JOB A:
From the kernel merge commit below, list every file path it names.

--------

Merge git://git.kernel.org/pub/scm/linux/kernel/git/davem/net

Conflicts:
	include/net/inetpeer.h
	net/ipv6/output_core.c

Changes in net were fixing bugs in code removed in net-next.

Signed-off-by: David S. Miller <davem@davemloft.net>

kernel/cpu.c

@@ -726,10 +726,12 @@ void set_cpu_present(unsigned int cpu, bool present)
 
 void set_cpu_online(unsigned int cpu, bool online)
 {
-	if (online)
+	if (online) {
 		cpumask_set_cpu(cpu, to_cpumask(cpu_online_bits));
-	else
+		cpumask_set_cpu(cpu, to_cpumask(cpu_active_bits));
+	} else {
 		cpumask_clear_cpu(cpu, to_cpumask(cpu_online_bits));
+	}
 }
 
 void set_cpu_active(unsigned int cpu, bool active)

kernel/futex.c

@@ -745,7 +745,8 @@ void exit_pi_state_list(struct task_struct *curr)

--------

JOB B:
From the records below, select and copy every line that contains the string "sources". Case counts.

DATASET EXCERPTS:

--------

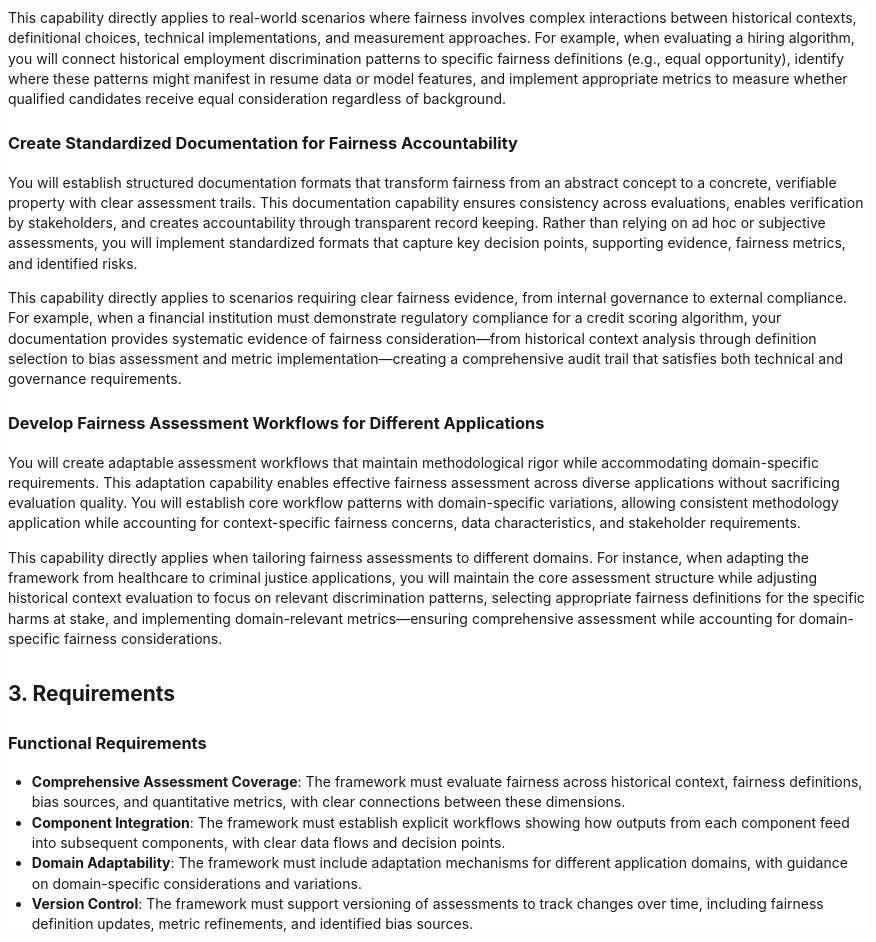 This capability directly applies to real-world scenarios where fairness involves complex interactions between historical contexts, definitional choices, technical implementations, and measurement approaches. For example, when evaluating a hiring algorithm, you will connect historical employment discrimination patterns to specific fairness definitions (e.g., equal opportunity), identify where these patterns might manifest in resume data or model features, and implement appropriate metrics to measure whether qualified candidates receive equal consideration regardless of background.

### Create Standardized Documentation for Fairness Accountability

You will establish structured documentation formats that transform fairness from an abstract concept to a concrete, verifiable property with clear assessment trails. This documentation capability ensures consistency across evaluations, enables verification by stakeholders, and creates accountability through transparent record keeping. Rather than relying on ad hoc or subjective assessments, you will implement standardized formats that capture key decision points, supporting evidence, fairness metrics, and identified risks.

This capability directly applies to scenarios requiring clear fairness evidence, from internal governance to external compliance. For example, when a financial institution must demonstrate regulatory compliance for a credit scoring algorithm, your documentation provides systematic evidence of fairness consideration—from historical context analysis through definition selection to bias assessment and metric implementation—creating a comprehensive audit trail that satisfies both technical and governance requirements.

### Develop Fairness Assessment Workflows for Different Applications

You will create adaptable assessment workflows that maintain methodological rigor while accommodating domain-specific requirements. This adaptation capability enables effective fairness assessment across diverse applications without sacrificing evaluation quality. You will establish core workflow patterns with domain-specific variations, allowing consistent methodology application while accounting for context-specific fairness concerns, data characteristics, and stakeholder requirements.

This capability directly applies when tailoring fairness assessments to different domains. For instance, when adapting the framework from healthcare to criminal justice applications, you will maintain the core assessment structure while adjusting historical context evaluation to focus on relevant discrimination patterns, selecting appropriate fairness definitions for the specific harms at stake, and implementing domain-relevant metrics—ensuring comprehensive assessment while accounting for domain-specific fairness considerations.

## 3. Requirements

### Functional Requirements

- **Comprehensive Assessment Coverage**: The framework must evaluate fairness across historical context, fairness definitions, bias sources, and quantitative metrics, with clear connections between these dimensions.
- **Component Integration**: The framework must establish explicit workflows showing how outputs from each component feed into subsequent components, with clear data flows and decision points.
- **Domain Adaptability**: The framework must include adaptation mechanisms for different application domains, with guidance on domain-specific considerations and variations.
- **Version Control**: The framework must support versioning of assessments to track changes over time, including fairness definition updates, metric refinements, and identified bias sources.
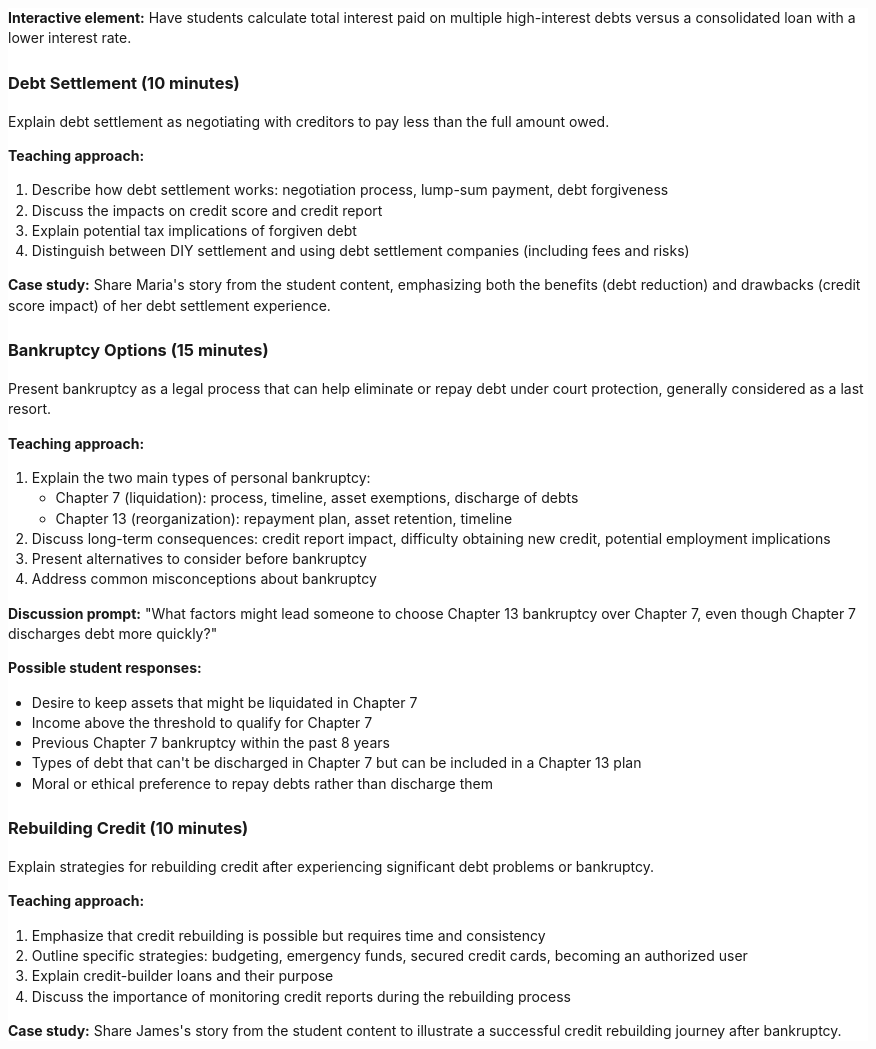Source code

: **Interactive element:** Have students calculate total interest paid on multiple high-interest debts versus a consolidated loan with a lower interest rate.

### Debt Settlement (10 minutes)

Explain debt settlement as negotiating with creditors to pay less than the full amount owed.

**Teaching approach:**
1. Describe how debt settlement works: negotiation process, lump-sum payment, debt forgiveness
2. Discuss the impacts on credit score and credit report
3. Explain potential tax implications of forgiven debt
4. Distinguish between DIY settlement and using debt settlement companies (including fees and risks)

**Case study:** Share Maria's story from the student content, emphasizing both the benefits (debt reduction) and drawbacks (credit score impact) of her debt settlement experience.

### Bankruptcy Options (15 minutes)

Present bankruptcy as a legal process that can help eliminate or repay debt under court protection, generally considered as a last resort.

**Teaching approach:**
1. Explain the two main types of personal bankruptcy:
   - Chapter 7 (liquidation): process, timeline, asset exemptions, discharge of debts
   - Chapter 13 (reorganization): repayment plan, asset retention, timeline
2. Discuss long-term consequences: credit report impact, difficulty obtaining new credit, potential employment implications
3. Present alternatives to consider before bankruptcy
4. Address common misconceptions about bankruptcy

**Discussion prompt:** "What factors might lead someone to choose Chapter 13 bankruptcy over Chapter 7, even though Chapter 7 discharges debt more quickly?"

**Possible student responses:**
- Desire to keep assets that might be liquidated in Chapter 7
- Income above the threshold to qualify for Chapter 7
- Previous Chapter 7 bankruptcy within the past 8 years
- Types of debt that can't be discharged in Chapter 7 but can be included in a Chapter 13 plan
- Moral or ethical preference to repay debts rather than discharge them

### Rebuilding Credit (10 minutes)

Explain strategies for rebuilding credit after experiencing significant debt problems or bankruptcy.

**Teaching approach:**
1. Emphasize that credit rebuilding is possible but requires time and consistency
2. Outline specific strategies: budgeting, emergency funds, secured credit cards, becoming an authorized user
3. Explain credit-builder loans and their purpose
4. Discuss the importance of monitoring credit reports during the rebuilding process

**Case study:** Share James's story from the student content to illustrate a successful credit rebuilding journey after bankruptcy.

--------

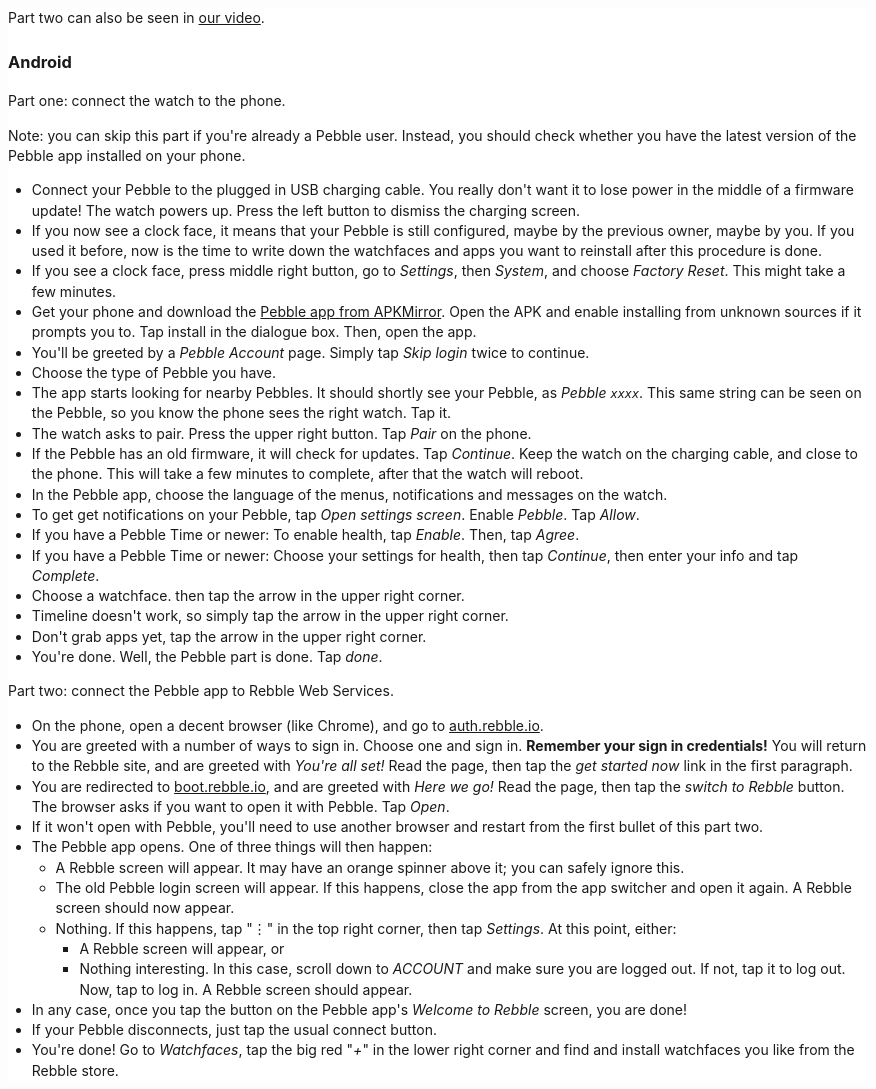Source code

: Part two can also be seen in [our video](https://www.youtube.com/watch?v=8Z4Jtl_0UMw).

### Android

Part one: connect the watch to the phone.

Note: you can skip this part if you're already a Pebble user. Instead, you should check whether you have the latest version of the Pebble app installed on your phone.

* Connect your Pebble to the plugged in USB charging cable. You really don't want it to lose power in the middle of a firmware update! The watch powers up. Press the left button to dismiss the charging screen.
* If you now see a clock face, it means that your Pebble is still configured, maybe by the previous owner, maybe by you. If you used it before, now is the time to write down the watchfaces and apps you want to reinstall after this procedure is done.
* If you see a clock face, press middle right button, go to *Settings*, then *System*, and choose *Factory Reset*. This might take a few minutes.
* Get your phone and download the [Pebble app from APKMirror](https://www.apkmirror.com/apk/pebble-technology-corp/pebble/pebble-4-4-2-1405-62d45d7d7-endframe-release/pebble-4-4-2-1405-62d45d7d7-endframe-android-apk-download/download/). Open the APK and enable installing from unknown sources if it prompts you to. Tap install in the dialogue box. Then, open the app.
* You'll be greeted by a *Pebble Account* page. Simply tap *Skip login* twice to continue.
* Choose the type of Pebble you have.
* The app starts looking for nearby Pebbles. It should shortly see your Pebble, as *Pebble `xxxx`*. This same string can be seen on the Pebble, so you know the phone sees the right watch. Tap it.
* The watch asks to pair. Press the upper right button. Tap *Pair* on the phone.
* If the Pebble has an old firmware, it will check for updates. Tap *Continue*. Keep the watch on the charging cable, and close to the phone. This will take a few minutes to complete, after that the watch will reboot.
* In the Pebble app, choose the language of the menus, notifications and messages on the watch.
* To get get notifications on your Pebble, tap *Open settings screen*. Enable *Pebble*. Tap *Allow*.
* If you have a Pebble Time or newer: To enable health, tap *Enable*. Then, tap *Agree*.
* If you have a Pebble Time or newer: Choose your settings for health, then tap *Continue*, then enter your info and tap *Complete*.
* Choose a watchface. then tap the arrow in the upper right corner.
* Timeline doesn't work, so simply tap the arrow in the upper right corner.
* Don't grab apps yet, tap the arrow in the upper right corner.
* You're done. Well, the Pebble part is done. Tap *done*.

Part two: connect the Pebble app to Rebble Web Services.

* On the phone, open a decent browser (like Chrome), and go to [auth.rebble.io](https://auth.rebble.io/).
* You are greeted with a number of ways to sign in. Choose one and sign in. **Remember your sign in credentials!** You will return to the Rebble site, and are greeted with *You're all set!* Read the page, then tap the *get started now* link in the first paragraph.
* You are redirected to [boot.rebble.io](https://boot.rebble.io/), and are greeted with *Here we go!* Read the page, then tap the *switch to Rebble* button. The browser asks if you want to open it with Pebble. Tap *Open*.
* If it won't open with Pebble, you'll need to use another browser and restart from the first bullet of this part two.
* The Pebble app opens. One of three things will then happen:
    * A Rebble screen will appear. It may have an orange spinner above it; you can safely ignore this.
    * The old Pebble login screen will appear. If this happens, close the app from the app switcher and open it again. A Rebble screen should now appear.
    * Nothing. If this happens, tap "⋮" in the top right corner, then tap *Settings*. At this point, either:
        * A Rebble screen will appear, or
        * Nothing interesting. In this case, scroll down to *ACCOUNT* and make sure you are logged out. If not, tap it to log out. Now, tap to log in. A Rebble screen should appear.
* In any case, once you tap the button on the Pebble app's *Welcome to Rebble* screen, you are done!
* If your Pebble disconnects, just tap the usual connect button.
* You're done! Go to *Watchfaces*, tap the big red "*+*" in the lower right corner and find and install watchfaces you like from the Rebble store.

--------

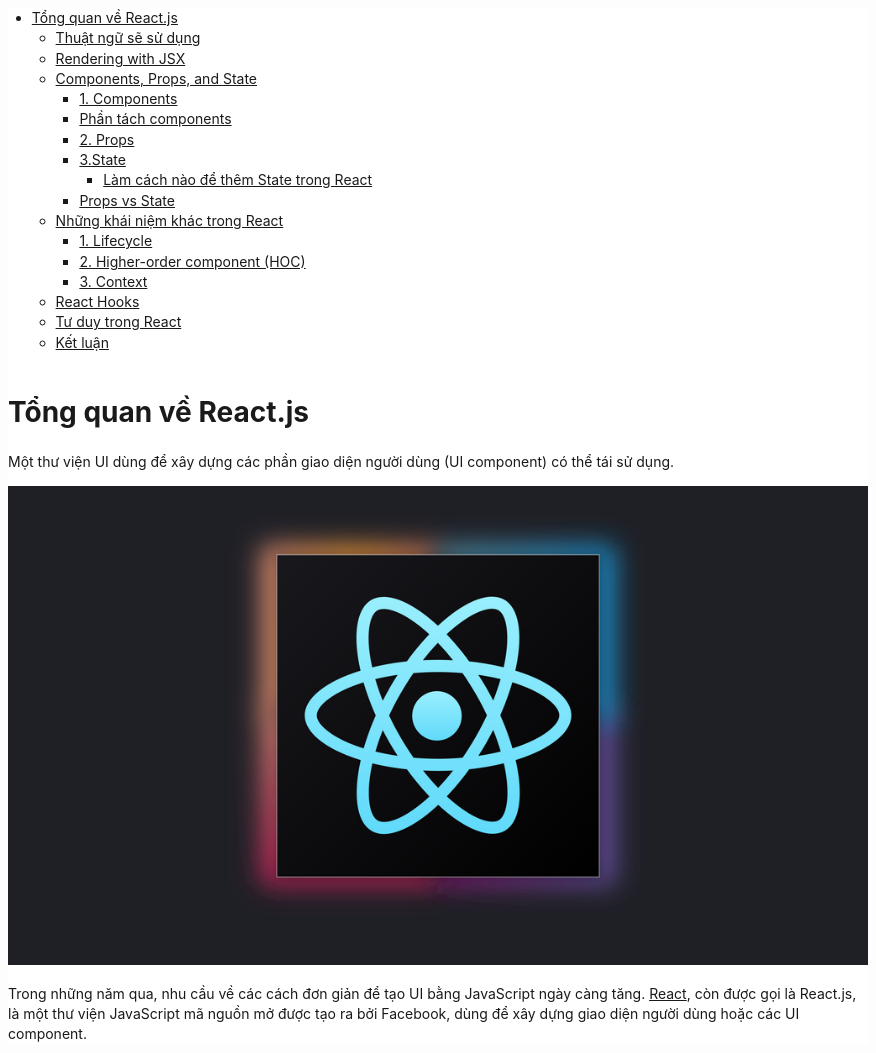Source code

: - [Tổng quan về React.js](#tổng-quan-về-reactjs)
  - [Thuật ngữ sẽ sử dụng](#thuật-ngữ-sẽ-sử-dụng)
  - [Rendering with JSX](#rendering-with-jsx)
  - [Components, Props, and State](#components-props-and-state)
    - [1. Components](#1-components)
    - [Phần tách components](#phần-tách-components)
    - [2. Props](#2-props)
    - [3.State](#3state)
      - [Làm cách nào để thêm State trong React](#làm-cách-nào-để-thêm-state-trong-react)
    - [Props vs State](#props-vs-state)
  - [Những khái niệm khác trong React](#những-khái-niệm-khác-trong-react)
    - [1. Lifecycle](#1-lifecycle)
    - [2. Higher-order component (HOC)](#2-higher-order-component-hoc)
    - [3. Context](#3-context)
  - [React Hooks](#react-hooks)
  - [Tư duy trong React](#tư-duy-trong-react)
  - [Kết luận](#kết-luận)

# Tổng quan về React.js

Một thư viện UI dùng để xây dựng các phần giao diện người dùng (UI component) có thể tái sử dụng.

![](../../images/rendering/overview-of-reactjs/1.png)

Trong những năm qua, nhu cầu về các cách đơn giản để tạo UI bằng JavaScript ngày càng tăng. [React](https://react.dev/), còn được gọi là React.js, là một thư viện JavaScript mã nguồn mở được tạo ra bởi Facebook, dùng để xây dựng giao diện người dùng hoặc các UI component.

--------

REPLY A:
include/net/inetpeer.h
net/ipv6/output_core.c
kernel/cpu.c
kernel/futex.c

REPLY B:
- **Comprehensive Assessment Coverage**: The framework must evaluate fairness across historical context, fairness definitions, bias sources, and quantitative metrics, with clear connections between these dimensions.
- **Version Control**: The framework must support versioning of assessments to track changes over time, including fairness definition updates, metric refinements, and identified bias sources.
* Get your phone and download the [Pebble app from APKMirror](https://www.apkmirror.com/apk/pebble-technology-corp/pebble/pebble-4-4-2-1405-62d45d7d7-endframe-release/pebble-4-4-2-1405-62d45d7d7-endframe-android-apk-download/download/). Open the APK and enable installing from unknown sources if it prompts you to. Tap install in the dialogue box. Then, open the app.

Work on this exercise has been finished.